Since my last post talking about my plans going back to work somehow led me to a wholesalers website that I had no idea even existed. Usually I could tell you exactly how I ended up finding it but this one was just pure luck. I guess I just happened to click the right link and realise what I had found. After scrolling through their products I saw some stuff that appeared to have potential for resale online via my own website and also ebay and similar auction sites. I used to run a very similar business over a decade ago. The margins were tiny back then and the products I was selling pretty crap if I’m honest. The last couple of days I have been running the numbers, creating a custom spreadsheet to calculate per item cost, profits after fees and total profit once the whole packs are sold. So far things are looking great with some products offering surprising margins considering their are many other sellers.

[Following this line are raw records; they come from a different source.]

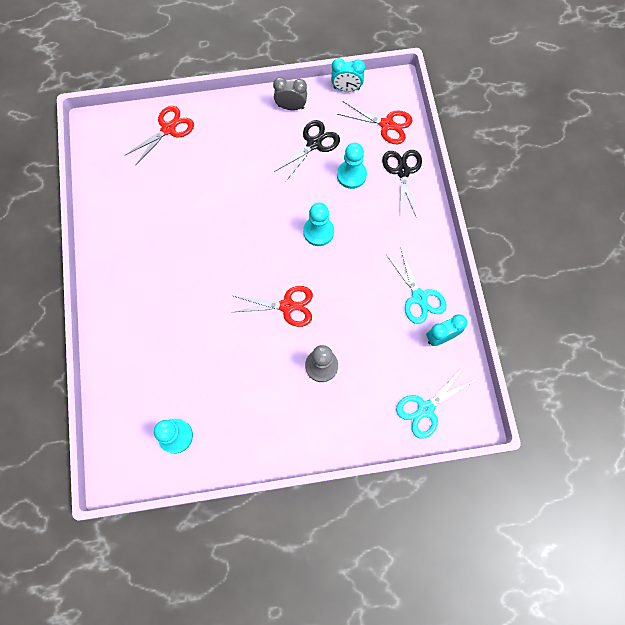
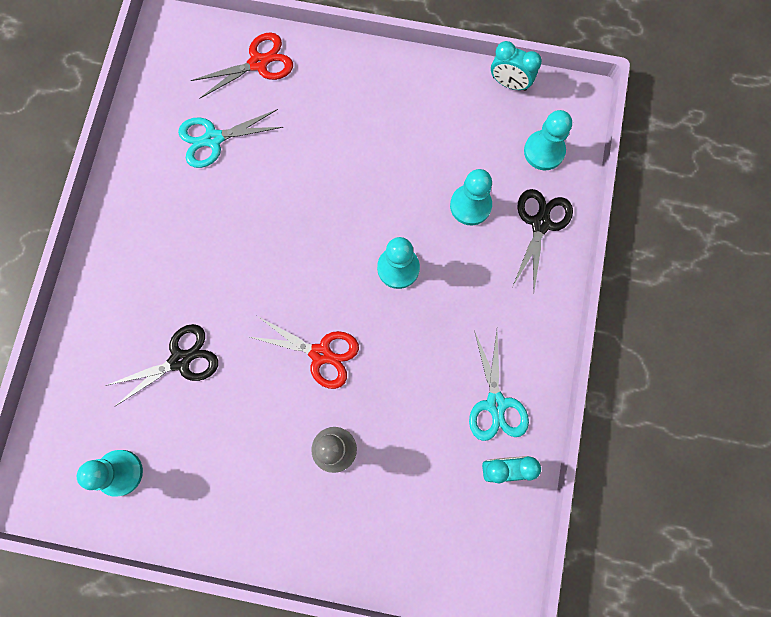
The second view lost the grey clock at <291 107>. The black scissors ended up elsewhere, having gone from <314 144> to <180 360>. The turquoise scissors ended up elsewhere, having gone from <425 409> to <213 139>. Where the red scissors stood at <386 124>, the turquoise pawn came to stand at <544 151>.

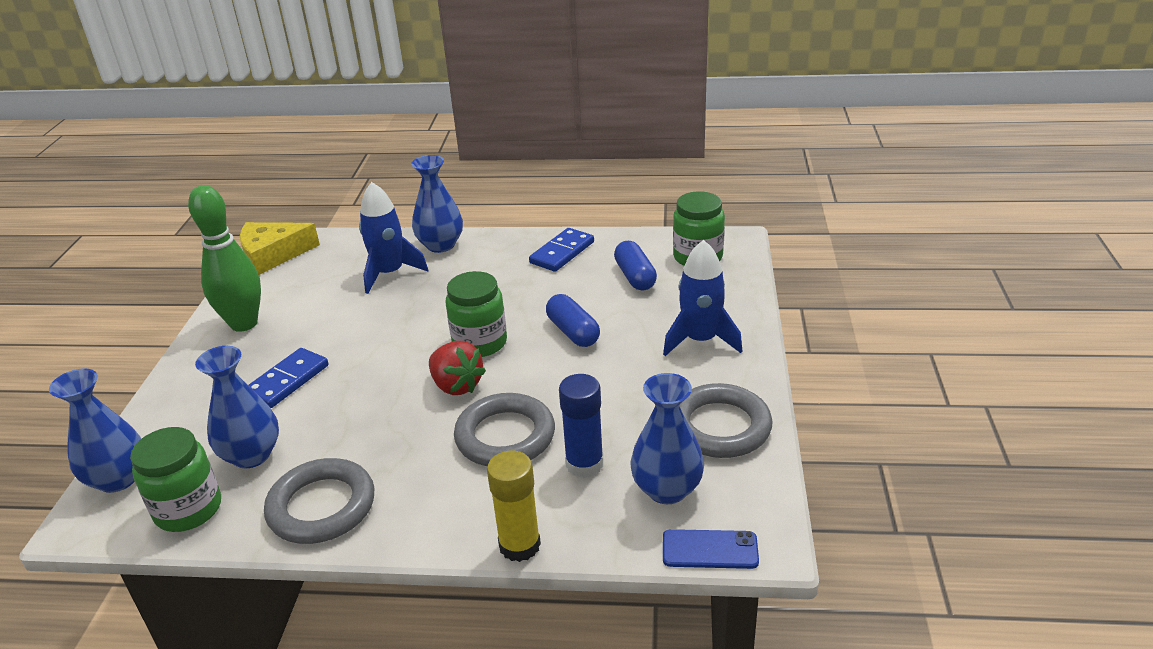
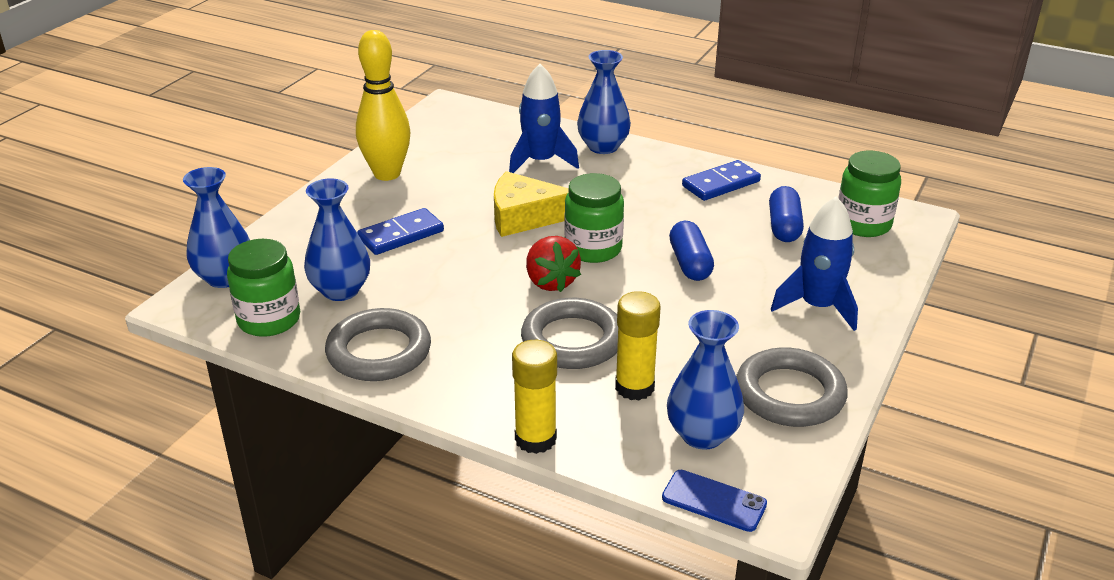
The yellow cheese ended up elsewhere, having gone from <273 255> to <525 216>. What was the green bowling pin at <244 324> turned into the yellow bowling pin at <387 174>. What was the blue glue stick at <584 464> turned into the yellow glue stick at <634 387>.

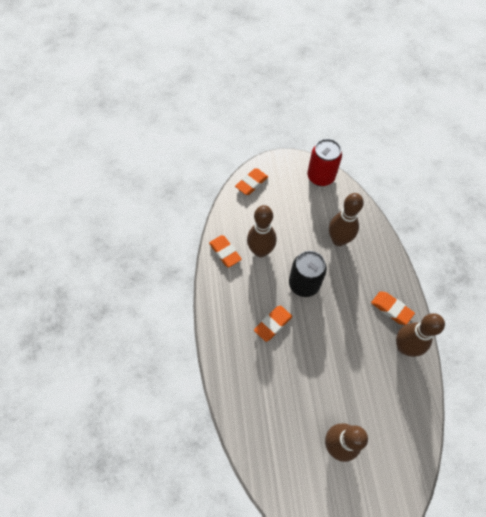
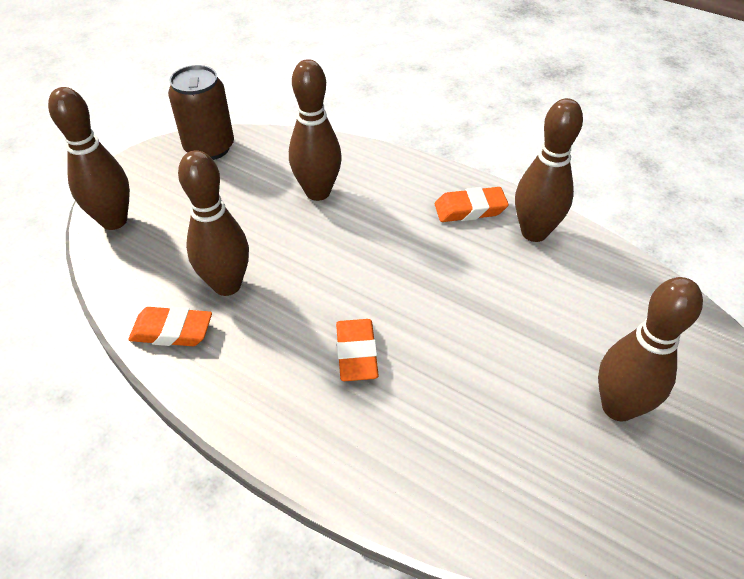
The second view lost the black can at <304 284>. Where the orange eraser stood at <251 183>, the brown bowling pin came to stand at <114 221>. What was the red can at <320 176> turned into the brown can at <209 148>.

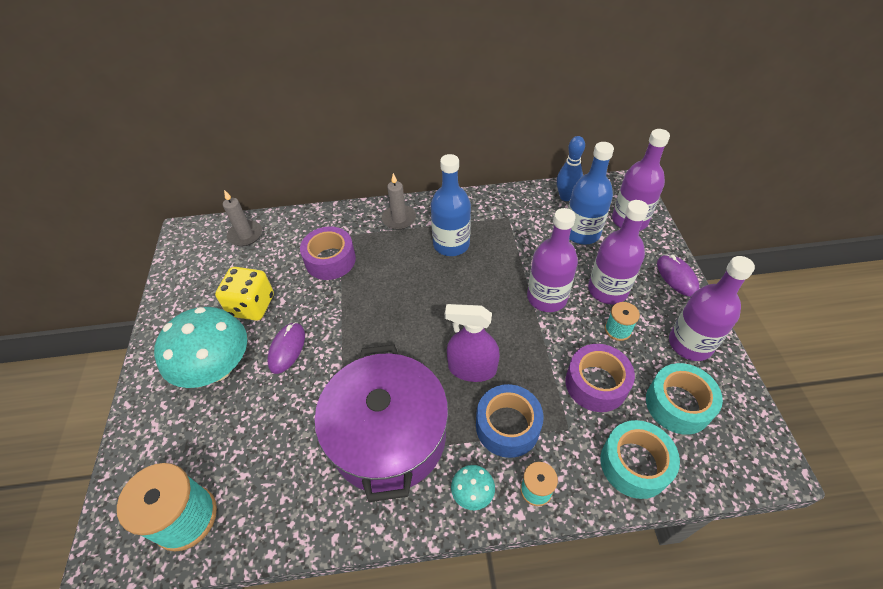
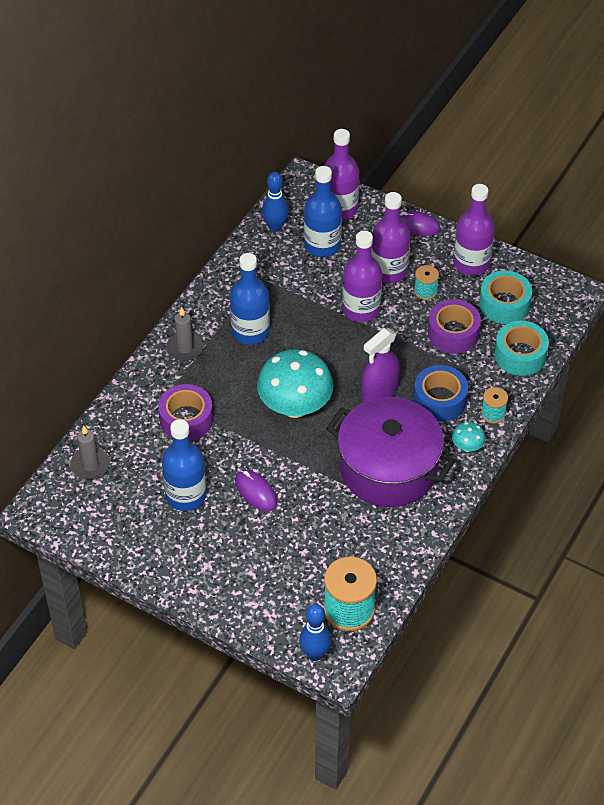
The second view gained the blue bowling pin at <315 654>. The turquoise mushroom ended up elsewhere, having gone from <217 368> to <295 406>. Where the yellow dice stood at <252 305>, the blue bottle came to stand at <186 495>.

I would go into more detail but the nature of this game means this would only lead to someone stealing this find from under me.
Even if this business plan goes well and makes acceptable profits I am still planning on going back to full time work and ideally invest my earnings to trial new lines and expand on what I hopefully will have built over the next 6 months. I have numerous skills that give me an advantage over the competition. Being a website designer but also running my own sites learning everything from the basics (HTML,CSS) leading up to SEO, PHP, image/video editing and of course writing albeit one of my weakest areas. Many of those I will be in competition with would have to pay to set up a website or even if they used Wix or any website builder service my websites will almost always look better, work better, rank better and ultimately sell more products. Just writing about this gets me excited because I know I have excellent skills and knowledge as well as first hand experience selling online. Instead of putting all my time and effort into drugs and crime I can do something that I am show off and be proud of. I hate saying it but many of my peers are not that intelligent or the ones who are make the worst decisions on totally different levels to the crimes I have been invovled with over the years. I have tried to educate and advise these friends but often they just want to tell you this story or that story about some boring often petty and immature event that happened in jail on the wing.

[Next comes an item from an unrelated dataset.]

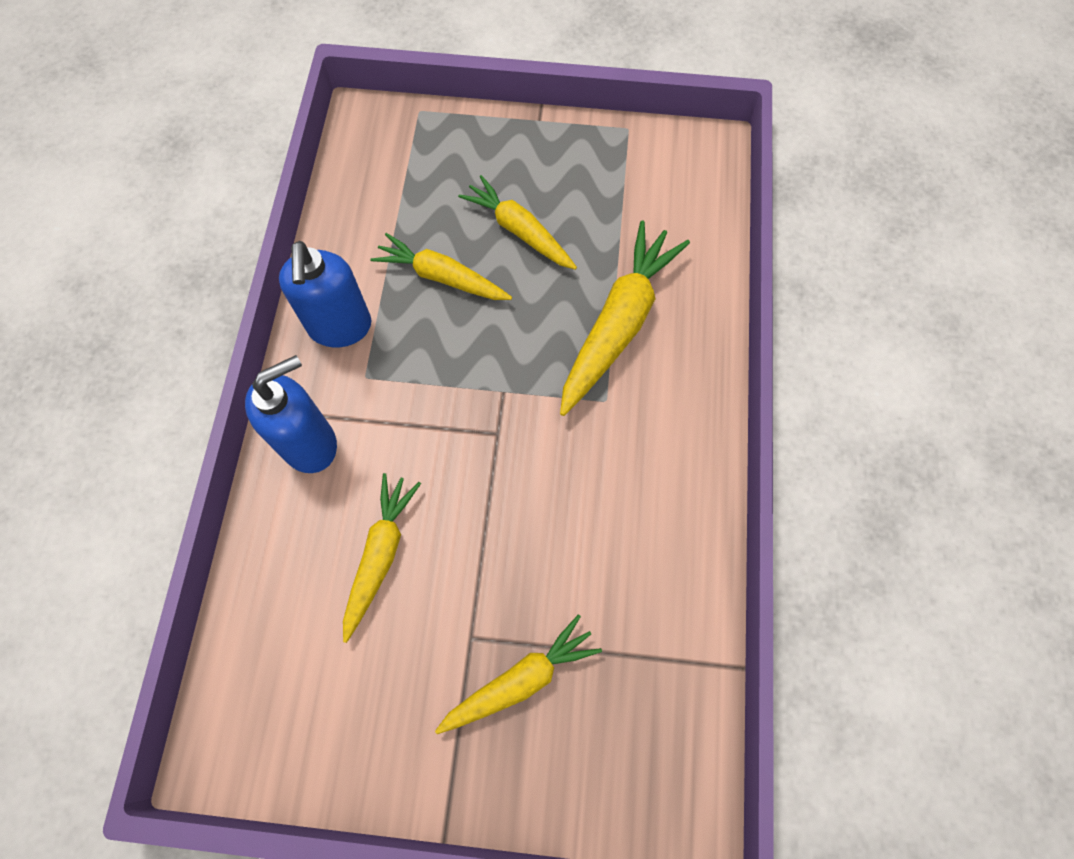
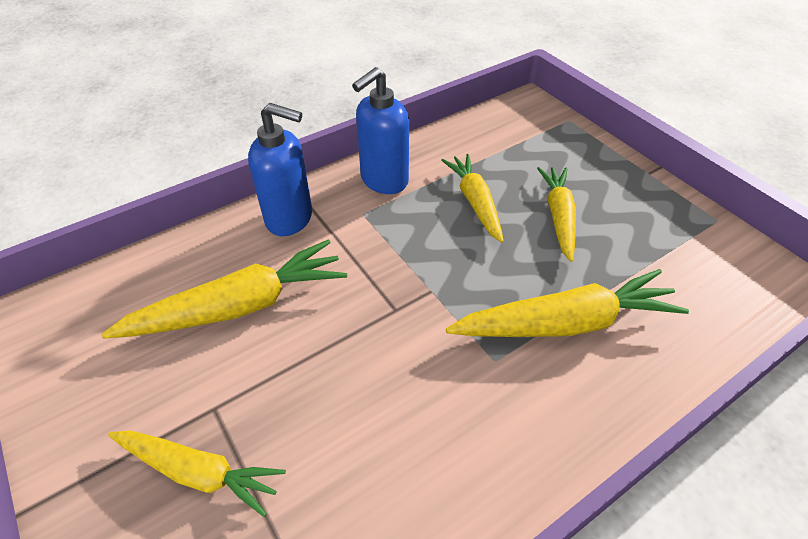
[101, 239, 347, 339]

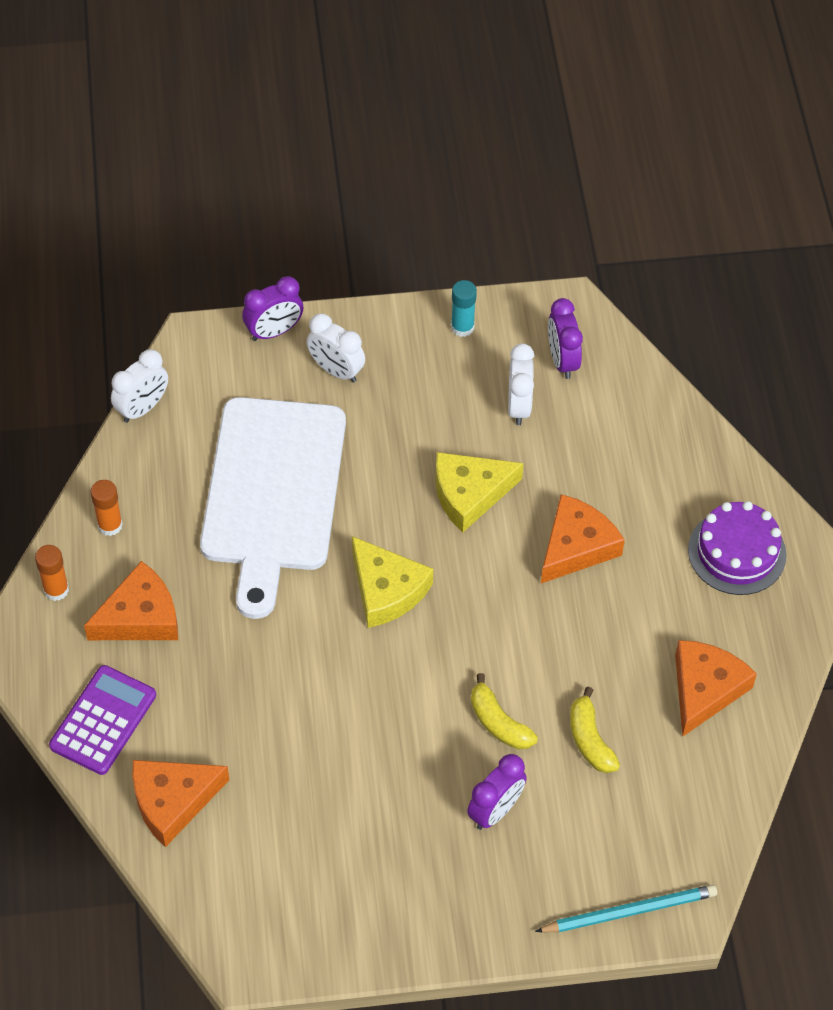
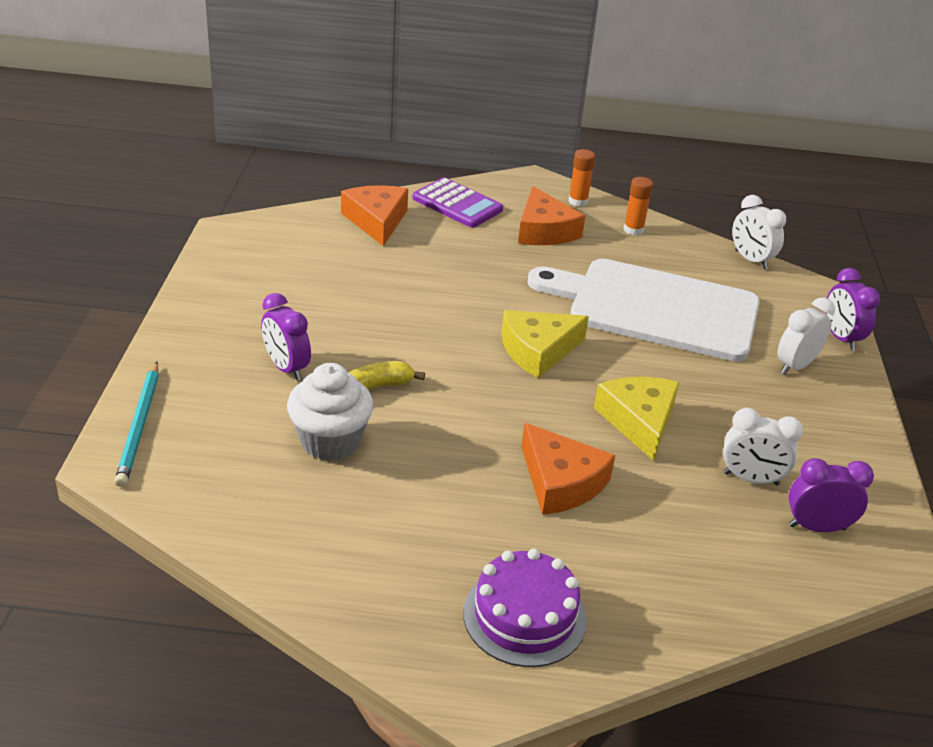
[287, 363, 373, 461]
[451, 280, 477, 337] (first image)
[675, 640, 757, 737] (first image)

Overall I am feeling far more positive and upbeat than I have in a very long time. Maybe this time I will truly be able to get things back on track but go one step further and excel into a position I should have always been in if not for my terrible decisions.

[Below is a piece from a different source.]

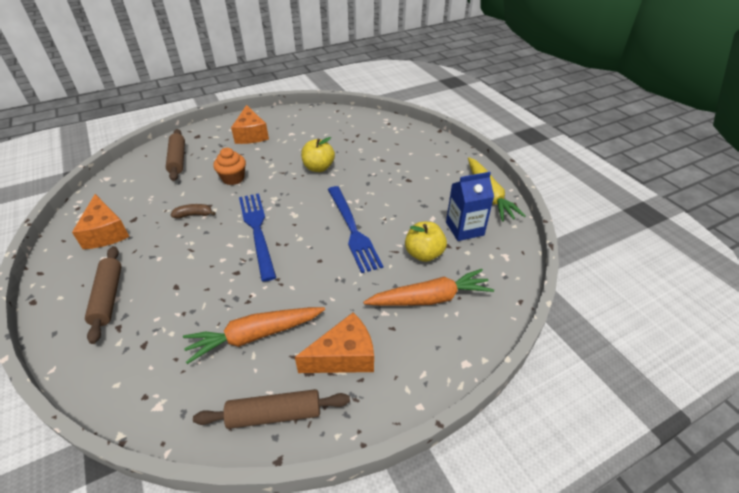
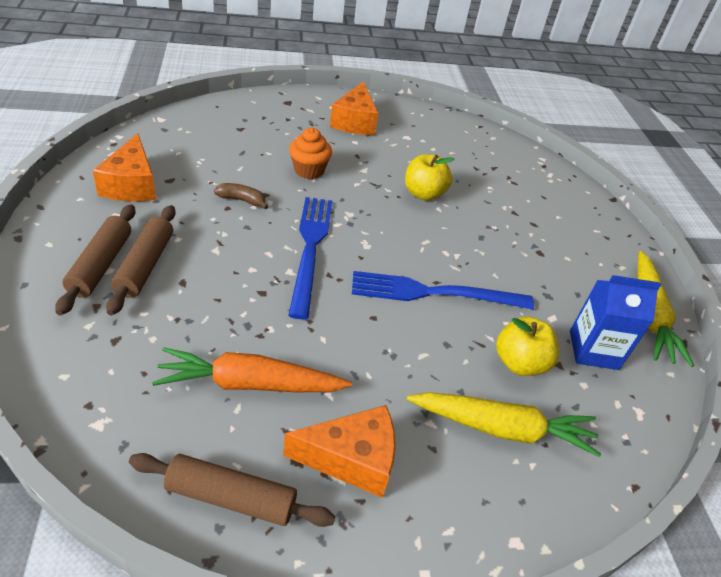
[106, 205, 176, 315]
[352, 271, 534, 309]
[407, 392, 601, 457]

On a totally different note I have been talking to my ex misses the one I had a child with that led to the events that ultimetly led me down this dark path. We will get into the specifics on all of that another time. I guess I should just say even though I know it could lead to emotions I want to avoid or even full blown arguements if everything gets brought up again. Yet for some reason I have been replying and not my usual nasty replies because I carry a lot of pain and hate for her mother of my child or not.